Note this equation. It says that the stopping distance of any vehicle is directly proportional to the square of the speed of the vehicle.
(3) A cube of mass 2kg is kept pressed against a vertical wall by applying a horizontal force of 60N. The coefficient of friction between the cube and the wall is 0.5. What is the frictional force between the cube and the wall?
(a) 60N
(b) 30N
(c) 19.6N
(d) 9.8N
(e) zero
Don’t be tempted to chose option (b) as the answer. Option (b) gives the maximum possible frictional force μR, where R is the normal reaction. Here friction is just sufficient to balance the weight of the cube (mg). So the correct option is (c).Certain simple questions may confuse you occasionally. Consider the following question:A wooden block of mass 3kg is resting on an inclined plane of inclination 30˚. If the coefficient of static friction between the block and the plane is 0.8, the frictional force between the block and the plane is (g=10m/s2)
(a) 20.8 N
(b) 24N
(c) 30N
(d) 12.5N
(e) 15N
You may be inclined to calculate the force as μmg cosθ, which yields the value20.8N, which is not the correct answer. Remember, μmg cosθ is the maximum possible frictional force (limiting friction). Since the block is resting on the inclined plane, the frictional force required is just enough to balance the component of the weight along the plane, which is mg sinθ = 15N. The correct option therefore is (e). Since frictional force is self adjusting (up to the limiting value), the value gets automatically adjusted to 15N in the present case.
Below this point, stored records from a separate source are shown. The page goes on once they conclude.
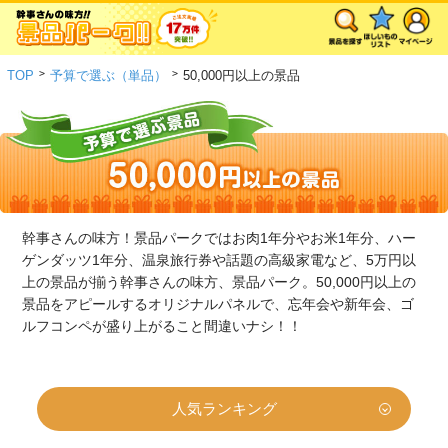
>
>
TOP
予算で選ぶ（単品）
50,000円以上の景品
幹事さんの味方！景品パークではお肉1年分やお米1年分、ハー
ゲンダッツ1年分、温泉旅行券や話題の高級家電など、5万円以
上の景品が揃う幹事さんの味方、景品パーク。50,000円以上の
景品をアピールするオリジナルパネルで、忘年会や新年会、ゴ
ルフコンペが盛り上がること間違いナシ！！
人気ランキング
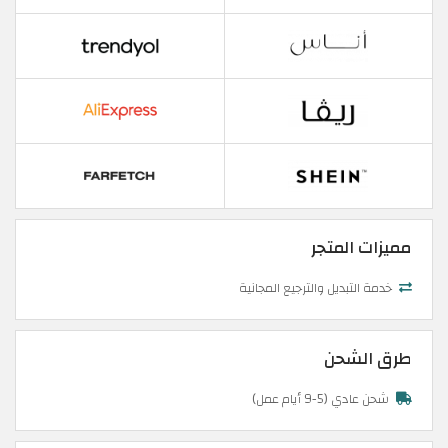
مميزات المتجر
خدمة التبديل والترجيع المجانية
طرق الشحن
شحن عادي (5-9 أيام عمل)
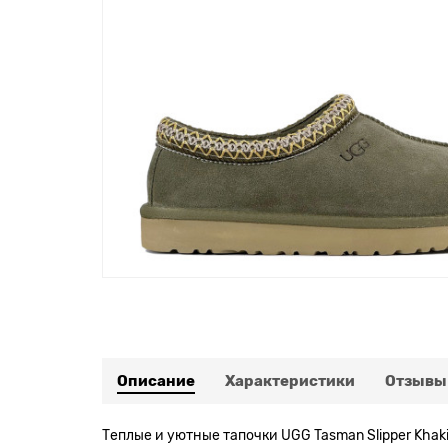
Описание
Характеристики
Отзывы
Теплые и уютные тапочки UGG Tasman Slipper Khak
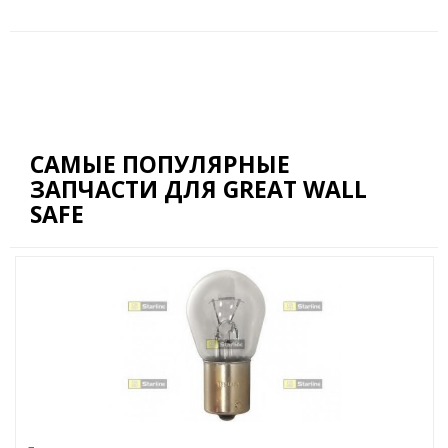
САМЫЕ ПОПУЛЯРНЫЕ
ЗАПЧАСТИ ДЛЯ GREAT WALL
SAFE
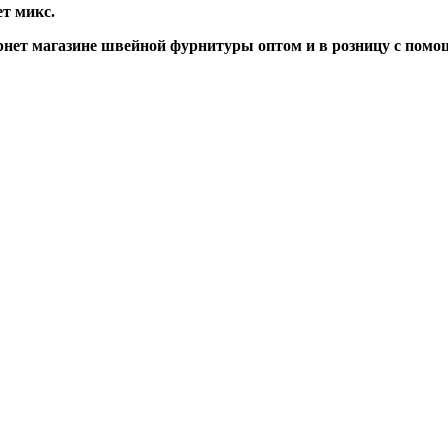
ет микс.
нет магазине швейной фурнитуры оптом и в розницу с помо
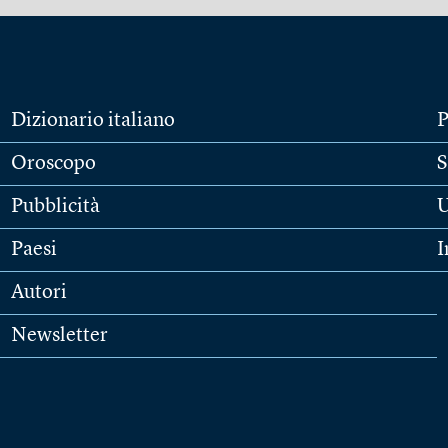
Dizionario italiano
P
Oroscopo
S
Pubblicità
U
Paesi
I
Autori
Newsletter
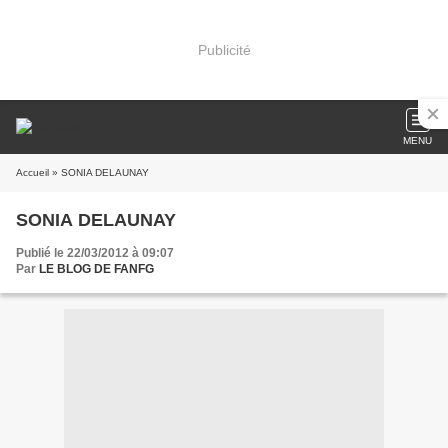
Publicité
MENU
Accueil
» SONIA DELAUNAY
SONIA DELAUNAY
Publié le 22/03/2012 à 09:07
Par
LE BLOG DE FANFG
Now consider the following MCQ:
A heavy uniform chain is lying on a horizontal table with a certain portion hanging over one edge. If the coefficient of static friction between the chain and the table is 0.25, what is the maximum fraction of the length of the chain that can hang over the edge of the table?
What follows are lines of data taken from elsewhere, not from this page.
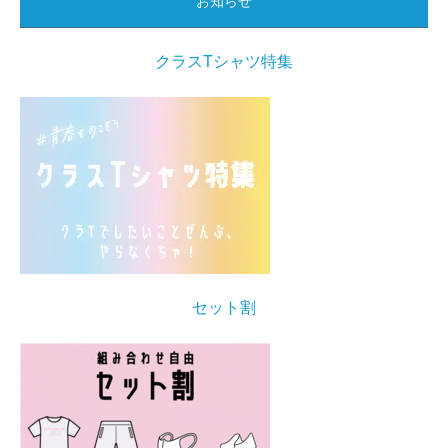
クラスTシャツ特集
セット割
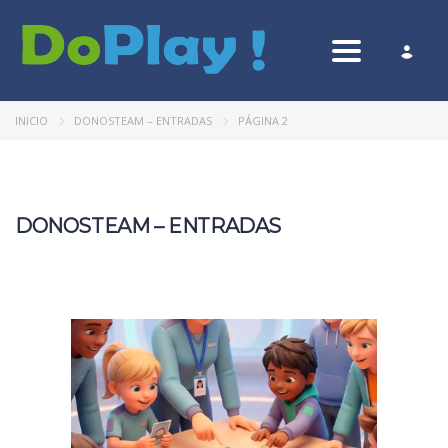
Toggle nav
INICIO
DONOSTEAM – ENTRADAS
PÁGINA 2
DONOSTEAM – ENTRADAS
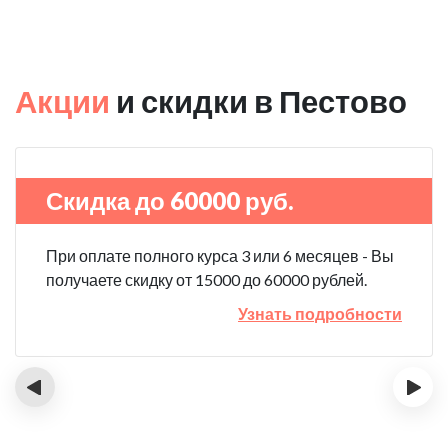
Акции
и скидки в Пестово
Скидка до 60000 руб.
При оплате полного курса 3 или 6 месяцев - Вы
получаете скидку от 15000 до 60000 рублей.
Узнать подробности
‹
›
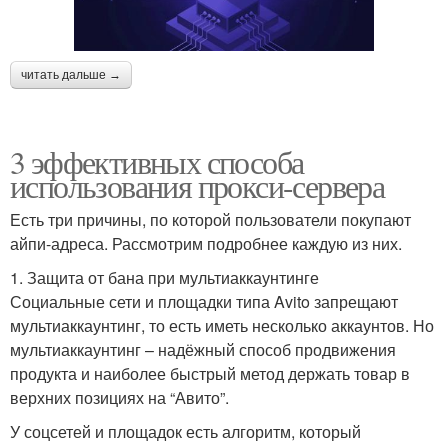
читать дальше →
3 эффективных способа
использования прокси-сервера
Есть три причины, по которой пользователи покупают
айпи-адреса. Рассмотрим подробнее каждую из них.
1. Защита от бана при мультиаккаунтинге
Социальные сети и площадки типа Avito запрещают
мультиаккаунтинг, то есть иметь несколько аккаунтов. Но
мультиаккаунтинг – надёжный способ продвижения
продукта и наиболее быстрый метод держать товар в
верхних позициях на “Авито”.
У соцсетей и площадок есть алгоритм, который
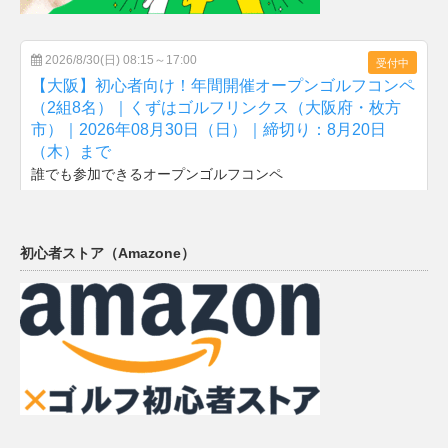
初心者ストア（Amazone）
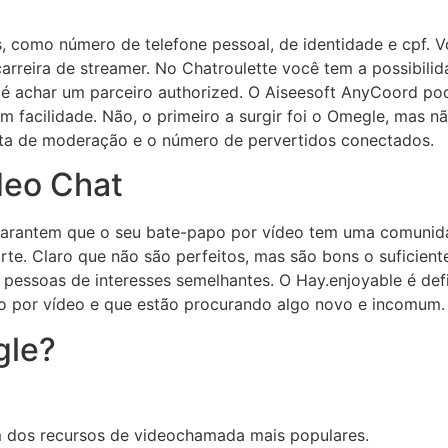
, como número de telefone pessoal, de identidade e cpf. V
reira de streamer. No Chatroulette você tem a possibilid
 achar um parceiro authorized. O Aiseesoft AnyCoord pode a
 facilidade. Não, o primeiro a surgir foi o Omegle, mas nã
lta de moderação e o número de pervertidos conectados.
deo Chat
garantem que o seu bate-papo por vídeo tem uma comunidad
e. Claro que não são perfeitos, mas são bons o suficiente
essoas de interesses semelhantes. O Hay.enjoyable é def
o por vídeo e que estão procurando algo novo e incomum.
gle?
 dos recursos de videochamada mais populares.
(a) 10% (b) 20% (c) 33% (d) 45% (e) 50%
If ‘L’ is the full length of the chain and ‘l’ the maximum length that can overhang, we have, mlg = μm(L-l)g where m is the mass per unit length (linear density) of the chain. The weight of the hanging portion tries to displace the chain while the frictional force between the table and the remaining portion tries to restore the chain. We have equated their magnitudes in the limiting case. From this we get l = 0.25(L-l) so that l/L = 0.2. The fraction written as percentage is 20%.An insect inside a hemispherical bowlHere is an interesting problem:An insect is trapped in a hemispherical bowl of radius R kept on a horizontal table. Up to what height can it crawl if the angle of friction is θ?
(a) Rcosθ
(b) Rsinθ
(c) R(1-cosθ)
(d) R(1-sinθ)
(e) Rtanθ
As the insect crawls upwards, the component of its weight along the surface of the bowl increases and the opposing frictional force also increases. When the insect reaches the maximum possible height, the frictional force is maximum and is equal to mg sinθ where θ is the angle of friction. This means that the inclination (with the horizontal) of the tangent to the hemispherical surface at the limiting position of the insect is equal to the angle of friction,θ. The angle between the vertical radius (of the hemispherical surface) and the radius drawn from the limiting position of the insect also is equal to θ, as ascertained from simple geometry.
Therefore, the maximum height attained by the insect is R-Rcosθ = R(1-cosθ).